Provided passage
Satavia pivoted to tackling contrails, by developing a weather prediction model that can forecast the conditions that lead to their formation. Of contrails’ climate impact, “80 or 90% is coming from only maybe five to 10% of all flights,” says Durant. “Simply redirecting a small proportion of flights can actually save the majority of the contrail climate impact.”

The approach Satavia is taking is to target those five to 10% of flights on any given day and modify their flight plans before the aircraft have even taken off. That means changing their altitude or route to avoid flying through parts of the atmosphere which are prone to forming persistent contrails.

A study found that between 2000 and 2018, contrails accounted for 57% of aviation's warming impact.

“The airlines go ahead and make flight plans as they normally do. But in parallel to that, we analyze their schedule and look at a number of flow trajectories for every single flight,” Durant says. “We end up with a long list of flights of which the top 5% or so have these heavy hitter, long-lived warming contrails. And then we work closely with the flight ops department in the airline to target those.”

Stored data
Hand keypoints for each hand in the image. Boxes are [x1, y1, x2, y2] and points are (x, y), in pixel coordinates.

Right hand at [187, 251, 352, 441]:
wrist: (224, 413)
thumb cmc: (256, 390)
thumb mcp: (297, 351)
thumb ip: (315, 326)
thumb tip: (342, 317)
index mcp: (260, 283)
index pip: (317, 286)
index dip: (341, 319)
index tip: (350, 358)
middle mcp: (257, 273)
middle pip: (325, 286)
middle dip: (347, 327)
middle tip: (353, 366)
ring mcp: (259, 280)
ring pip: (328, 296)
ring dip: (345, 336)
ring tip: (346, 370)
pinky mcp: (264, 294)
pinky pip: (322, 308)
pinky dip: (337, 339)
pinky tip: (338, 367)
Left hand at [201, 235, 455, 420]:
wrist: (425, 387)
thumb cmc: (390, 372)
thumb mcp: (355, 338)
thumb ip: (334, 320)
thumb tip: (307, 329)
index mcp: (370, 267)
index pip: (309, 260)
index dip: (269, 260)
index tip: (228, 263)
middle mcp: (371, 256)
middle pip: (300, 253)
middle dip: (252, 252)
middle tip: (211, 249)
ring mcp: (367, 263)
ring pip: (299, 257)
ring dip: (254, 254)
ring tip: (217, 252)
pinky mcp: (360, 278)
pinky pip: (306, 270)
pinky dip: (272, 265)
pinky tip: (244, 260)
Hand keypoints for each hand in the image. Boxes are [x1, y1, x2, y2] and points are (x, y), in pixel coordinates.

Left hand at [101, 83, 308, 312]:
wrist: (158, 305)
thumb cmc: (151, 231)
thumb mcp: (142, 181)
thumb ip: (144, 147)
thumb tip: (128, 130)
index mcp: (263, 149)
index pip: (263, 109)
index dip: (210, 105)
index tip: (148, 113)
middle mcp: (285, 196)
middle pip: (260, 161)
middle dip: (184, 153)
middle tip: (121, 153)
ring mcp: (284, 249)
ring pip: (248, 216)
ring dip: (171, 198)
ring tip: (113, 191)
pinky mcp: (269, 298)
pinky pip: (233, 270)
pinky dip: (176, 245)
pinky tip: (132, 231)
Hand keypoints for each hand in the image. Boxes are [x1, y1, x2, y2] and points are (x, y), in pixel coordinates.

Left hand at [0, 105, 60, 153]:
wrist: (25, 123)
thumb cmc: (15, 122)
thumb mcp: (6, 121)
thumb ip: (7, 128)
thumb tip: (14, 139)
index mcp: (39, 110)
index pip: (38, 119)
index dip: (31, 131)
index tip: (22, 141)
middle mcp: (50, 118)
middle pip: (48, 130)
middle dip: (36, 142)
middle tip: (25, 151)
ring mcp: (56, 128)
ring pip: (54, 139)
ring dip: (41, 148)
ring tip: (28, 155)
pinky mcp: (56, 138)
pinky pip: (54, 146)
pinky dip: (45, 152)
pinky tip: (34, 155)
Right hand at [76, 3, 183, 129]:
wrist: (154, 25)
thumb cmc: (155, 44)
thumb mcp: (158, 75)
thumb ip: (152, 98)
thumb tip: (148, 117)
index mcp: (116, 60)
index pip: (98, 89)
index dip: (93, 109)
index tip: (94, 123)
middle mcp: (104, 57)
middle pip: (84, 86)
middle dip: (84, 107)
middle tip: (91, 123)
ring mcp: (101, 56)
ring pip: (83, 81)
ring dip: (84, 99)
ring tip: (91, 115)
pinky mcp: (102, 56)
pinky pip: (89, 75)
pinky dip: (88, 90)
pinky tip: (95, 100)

Using the information
1) Could you echo back the part of the contrails passage that opens with the words containing "Satavia pivoted to" and closes with "forming persistent contrails."?
2) Which distinct percentage values appear in the contrails passage? List each value once.
3) Could you go on with the passage about Satavia and contrails, continuing past its final sentence?
Nothing in the stored data matters for what is asked here.

Response list
1)
Satavia pivoted to tackling contrails, by developing a weather prediction model that can forecast the conditions that lead to their formation. Of contrails’ climate impact, “80 or 90% is coming from only maybe five to 10% of all flights,” says Durant. “Simply redirecting a small proportion of flights can actually save the majority of the contrail climate impact.”

The approach Satavia is taking is to target those five to 10% of flights on any given day and modify their flight plans before the aircraft have even taken off. That means changing their altitude or route to avoid flying through parts of the atmosphere which are prone to forming persistent contrails.

2) 5%, 10%, 57%, 80%, 90%

3)
The challenge is working around limitations on flight time and fuel consumption. “There are obviously very tight limits on flight time: we have to stay within five minutes of the original intended arrival time. That’s non-negotiable,” Durant says.

As for fuel use, Durant aims to either have no impact on consumption, or keep it within tenths of a percent of the regular flight plan. “If a particular flight has a 0.1 or 0.2% fuel penalty to save potentially hundreds of tons of CO2, that’s fairly negligible but the benefits are huge. There’s a big upside to this if it’s done in the correct way.”

A concerted effort

The first commercial flight utilizing Satavia technology took off in October 2021 and was operated by United Arab Emirates carrier Etihad as part of a program called Greenliner, a testbed for sustainability projects. Since then, Etihad and Satavia have completed dozens of flights, and Satavia is about to start another trial with Dutch flagship operator KLM. “We are going to be actively looking for more airlines in 2023 to work with, as we start scaling up the service that we offer,” Durant says.

Etihad's Greenliner program has tested Satavia's software.

In 2021, scientists calculated that addressing the contrail problem would cost under $1 billion a year, but provide benefits worth more than 1,000 times as much. And a study from Imperial College London showed that diverting just 1.7% of flights could reduce the climate damage of contrails by as much as 59%.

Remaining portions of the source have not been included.